[Task statement] Where the string "held" appears in a line of the data, show that line.

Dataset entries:
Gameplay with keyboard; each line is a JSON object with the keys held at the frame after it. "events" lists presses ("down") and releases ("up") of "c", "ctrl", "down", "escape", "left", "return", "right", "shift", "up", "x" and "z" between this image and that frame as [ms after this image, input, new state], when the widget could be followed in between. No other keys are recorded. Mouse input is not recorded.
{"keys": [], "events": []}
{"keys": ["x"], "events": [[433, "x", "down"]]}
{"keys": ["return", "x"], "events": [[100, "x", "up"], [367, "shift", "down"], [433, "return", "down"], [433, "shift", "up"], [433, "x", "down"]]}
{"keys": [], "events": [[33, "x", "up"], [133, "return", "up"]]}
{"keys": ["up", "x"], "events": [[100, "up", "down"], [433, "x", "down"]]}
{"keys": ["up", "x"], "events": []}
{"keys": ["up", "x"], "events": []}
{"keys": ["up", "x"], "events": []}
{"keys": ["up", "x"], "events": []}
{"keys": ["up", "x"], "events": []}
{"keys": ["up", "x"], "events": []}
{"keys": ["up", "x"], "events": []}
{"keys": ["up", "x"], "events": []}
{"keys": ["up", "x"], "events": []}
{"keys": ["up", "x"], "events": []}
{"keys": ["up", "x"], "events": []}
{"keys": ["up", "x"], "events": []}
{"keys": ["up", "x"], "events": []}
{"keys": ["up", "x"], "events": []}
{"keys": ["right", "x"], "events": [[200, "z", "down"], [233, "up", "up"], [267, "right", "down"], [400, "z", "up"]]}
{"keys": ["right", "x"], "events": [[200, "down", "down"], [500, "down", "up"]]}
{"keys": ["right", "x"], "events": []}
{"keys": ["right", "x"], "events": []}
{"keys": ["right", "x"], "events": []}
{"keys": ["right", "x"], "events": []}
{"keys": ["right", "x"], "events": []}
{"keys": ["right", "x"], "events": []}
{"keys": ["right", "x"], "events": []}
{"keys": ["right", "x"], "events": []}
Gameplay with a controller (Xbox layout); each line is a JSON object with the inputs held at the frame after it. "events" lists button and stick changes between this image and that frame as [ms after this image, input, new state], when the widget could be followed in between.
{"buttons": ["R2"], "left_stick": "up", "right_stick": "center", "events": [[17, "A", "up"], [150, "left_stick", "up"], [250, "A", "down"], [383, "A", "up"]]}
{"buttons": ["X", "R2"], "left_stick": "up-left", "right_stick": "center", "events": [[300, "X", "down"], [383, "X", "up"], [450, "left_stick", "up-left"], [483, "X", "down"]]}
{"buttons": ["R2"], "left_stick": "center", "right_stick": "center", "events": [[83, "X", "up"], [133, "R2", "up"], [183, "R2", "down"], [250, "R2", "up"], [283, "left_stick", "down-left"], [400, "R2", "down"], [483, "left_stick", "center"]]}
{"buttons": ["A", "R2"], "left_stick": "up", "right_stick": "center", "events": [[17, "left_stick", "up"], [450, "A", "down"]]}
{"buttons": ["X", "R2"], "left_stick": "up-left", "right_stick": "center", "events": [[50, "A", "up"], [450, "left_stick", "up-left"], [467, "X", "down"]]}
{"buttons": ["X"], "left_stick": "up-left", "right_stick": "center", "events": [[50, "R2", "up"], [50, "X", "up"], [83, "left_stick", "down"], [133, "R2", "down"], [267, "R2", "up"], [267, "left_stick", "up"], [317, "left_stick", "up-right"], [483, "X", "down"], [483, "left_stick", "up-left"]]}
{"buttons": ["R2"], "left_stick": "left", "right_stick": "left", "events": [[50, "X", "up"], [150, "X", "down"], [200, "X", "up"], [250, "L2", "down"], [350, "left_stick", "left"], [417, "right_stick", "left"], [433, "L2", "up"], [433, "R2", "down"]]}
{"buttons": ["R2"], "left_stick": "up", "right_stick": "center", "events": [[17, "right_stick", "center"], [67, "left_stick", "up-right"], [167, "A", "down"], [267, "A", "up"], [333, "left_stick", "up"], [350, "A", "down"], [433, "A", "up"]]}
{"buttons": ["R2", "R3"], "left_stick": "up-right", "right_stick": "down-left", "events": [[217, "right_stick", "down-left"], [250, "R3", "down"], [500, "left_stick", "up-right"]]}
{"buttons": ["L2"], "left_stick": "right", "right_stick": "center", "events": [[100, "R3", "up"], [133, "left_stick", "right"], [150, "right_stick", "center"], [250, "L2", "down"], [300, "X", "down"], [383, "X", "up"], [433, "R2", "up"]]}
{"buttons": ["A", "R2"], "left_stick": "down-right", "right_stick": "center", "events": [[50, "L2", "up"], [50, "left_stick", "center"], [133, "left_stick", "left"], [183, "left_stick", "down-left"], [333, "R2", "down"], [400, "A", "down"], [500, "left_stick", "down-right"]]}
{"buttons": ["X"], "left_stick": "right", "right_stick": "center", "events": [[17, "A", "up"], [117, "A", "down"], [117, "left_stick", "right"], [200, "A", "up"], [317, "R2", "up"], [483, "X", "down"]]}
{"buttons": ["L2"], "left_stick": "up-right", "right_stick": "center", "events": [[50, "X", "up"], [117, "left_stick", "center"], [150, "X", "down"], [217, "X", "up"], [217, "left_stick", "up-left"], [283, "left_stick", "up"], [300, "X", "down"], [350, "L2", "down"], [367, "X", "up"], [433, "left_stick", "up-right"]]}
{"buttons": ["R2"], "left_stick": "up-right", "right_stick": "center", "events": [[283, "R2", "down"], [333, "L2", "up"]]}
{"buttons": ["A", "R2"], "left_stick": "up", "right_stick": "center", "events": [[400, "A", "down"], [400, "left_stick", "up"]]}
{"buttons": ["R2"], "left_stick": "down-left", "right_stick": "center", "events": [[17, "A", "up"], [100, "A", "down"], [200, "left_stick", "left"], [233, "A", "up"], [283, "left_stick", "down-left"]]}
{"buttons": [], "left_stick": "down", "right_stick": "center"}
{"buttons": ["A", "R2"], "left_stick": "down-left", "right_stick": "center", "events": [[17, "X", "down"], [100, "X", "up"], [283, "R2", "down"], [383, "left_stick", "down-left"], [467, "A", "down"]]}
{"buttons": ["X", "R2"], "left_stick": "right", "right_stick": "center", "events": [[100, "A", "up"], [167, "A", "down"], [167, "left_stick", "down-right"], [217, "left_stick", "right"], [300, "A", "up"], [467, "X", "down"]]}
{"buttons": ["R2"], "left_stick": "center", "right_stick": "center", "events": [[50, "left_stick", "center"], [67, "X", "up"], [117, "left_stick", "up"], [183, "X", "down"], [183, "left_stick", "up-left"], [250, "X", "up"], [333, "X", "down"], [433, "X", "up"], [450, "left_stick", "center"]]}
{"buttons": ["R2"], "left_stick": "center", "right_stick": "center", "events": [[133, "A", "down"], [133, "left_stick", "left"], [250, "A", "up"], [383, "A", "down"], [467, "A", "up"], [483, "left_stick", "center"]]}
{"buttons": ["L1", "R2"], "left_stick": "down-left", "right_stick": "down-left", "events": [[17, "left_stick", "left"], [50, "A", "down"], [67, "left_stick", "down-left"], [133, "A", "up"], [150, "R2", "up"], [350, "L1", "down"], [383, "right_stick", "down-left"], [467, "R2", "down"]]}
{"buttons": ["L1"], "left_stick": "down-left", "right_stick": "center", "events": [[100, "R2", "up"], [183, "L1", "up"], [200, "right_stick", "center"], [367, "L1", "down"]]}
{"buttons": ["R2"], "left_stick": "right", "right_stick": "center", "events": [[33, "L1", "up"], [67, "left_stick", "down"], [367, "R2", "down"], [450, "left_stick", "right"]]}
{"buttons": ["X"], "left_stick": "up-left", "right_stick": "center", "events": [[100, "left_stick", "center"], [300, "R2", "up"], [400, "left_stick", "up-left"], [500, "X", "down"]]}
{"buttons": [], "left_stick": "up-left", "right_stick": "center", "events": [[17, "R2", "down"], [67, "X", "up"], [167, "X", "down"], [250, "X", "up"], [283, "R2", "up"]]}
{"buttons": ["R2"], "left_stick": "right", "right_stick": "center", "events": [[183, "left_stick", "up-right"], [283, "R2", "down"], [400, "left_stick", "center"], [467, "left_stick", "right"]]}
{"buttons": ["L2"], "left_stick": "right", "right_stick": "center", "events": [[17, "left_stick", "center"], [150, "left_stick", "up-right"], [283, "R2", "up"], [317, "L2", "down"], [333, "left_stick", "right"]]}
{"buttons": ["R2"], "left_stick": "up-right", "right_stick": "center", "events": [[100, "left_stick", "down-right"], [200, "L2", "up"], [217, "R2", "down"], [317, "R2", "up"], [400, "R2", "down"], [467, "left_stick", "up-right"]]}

[Response to this task]
Gameplay with keyboard; each line is a JSON object with the keys held at the frame after it. "events" lists presses ("down") and releases ("up") of "c", "ctrl", "down", "escape", "left", "return", "right", "shift", "up", "x" and "z" between this image and that frame as [ms after this image, input, new state], when the widget could be followed in between. No other keys are recorded. Mouse input is not recorded.
Gameplay with a controller (Xbox layout); each line is a JSON object with the inputs held at the frame after it. "events" lists button and stick changes between this image and that frame as [ms after this image, input, new state], when the widget could be followed in between.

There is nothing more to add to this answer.